Edge-AI applications demand high-throughput, low-latency inference on FPGAs under tight resource and power constraints. This survey provides a comprehensive review of two key architectural decisions for FPGA-based neural network accelerators: (i) the dataflow (the order and manner in which data is moved and reused on chip), and (ii) the tiling/blocking strategy (how large tensors are partitioned to fit on-chip). We first present a broadened taxonomy of canonical dataflow styles: Weight-Stationary, Output-Stationary, Row-Stationary, and No-Local-Reuse, including formal definitions, pseudocode/diagrams, and real FPGA examples. We then discuss analytical frameworks (MAESTRO, Timeloop) and compare them with a concise feature table, illustrating how they model reuse, performance, and hardware costs, and include a case study of a 3x3 convolution layer to demonstrate typical tool outputs.

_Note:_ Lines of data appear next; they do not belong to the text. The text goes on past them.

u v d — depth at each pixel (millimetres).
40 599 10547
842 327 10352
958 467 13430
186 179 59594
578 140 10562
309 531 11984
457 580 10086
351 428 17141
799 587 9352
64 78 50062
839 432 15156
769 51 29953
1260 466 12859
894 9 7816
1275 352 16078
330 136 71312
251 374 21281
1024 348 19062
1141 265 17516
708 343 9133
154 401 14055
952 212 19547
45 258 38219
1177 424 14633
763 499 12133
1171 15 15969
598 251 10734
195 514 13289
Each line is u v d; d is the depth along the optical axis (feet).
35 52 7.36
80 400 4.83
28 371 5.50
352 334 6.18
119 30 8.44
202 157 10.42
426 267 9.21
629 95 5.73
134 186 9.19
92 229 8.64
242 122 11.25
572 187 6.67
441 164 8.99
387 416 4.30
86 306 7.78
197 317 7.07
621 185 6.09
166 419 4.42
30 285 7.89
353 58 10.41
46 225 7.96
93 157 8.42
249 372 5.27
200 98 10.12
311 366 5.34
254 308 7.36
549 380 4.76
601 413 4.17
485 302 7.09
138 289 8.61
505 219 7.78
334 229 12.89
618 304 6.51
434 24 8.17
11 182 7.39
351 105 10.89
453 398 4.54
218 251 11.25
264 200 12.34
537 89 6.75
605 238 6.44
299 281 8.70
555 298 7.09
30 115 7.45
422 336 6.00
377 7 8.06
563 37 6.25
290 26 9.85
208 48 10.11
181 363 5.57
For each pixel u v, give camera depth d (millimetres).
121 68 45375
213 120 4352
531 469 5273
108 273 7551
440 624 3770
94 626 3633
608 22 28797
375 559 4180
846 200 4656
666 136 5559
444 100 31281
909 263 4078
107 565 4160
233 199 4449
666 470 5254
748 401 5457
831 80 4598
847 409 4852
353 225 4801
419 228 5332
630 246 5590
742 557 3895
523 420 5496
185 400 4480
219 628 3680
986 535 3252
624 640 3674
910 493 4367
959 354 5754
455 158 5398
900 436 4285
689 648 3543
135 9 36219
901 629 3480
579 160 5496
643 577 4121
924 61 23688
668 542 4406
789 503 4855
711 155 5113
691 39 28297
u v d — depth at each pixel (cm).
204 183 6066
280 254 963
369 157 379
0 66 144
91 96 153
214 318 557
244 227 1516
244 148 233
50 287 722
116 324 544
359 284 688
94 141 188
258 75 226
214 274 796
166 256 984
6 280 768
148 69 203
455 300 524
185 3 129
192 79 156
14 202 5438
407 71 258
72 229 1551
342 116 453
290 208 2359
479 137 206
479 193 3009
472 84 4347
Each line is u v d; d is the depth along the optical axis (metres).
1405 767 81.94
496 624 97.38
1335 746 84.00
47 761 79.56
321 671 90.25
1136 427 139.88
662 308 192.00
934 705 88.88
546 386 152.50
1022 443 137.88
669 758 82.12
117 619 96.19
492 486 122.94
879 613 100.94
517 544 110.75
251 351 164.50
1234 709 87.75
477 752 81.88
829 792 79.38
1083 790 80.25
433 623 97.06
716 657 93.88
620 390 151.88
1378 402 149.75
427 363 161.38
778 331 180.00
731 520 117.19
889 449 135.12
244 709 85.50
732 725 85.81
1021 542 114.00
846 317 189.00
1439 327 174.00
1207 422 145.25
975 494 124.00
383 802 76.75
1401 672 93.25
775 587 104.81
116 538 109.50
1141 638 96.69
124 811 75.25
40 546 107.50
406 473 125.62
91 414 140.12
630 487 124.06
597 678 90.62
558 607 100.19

Next, we detail multi-level tiling and loop unrolling/pipelining strategies for FPGAs, clarifying how each memory tier (registers, LUTRAM, BRAM, HBM) can be exploited. Our four case studies - FINN, FINN-R, FlightLLM, and SSR - highlight distinct dataflows (from binary streaming to hybrid sparse transformations) and tiling patterns. We include a unified comparison matrix covering platform, precision, throughput, resource utilization, and energy efficiency, plus small block diagrams for each design. We conclude by examining design automation trade-offs among HLS, DSL, and hand-coded RTL, offering a "lessons learned" summary box, and charting future research directions in partial reconfiguration, hybrid dataflows, and domain-specific compiler flows for next-generation edge AI FPGA accelerators.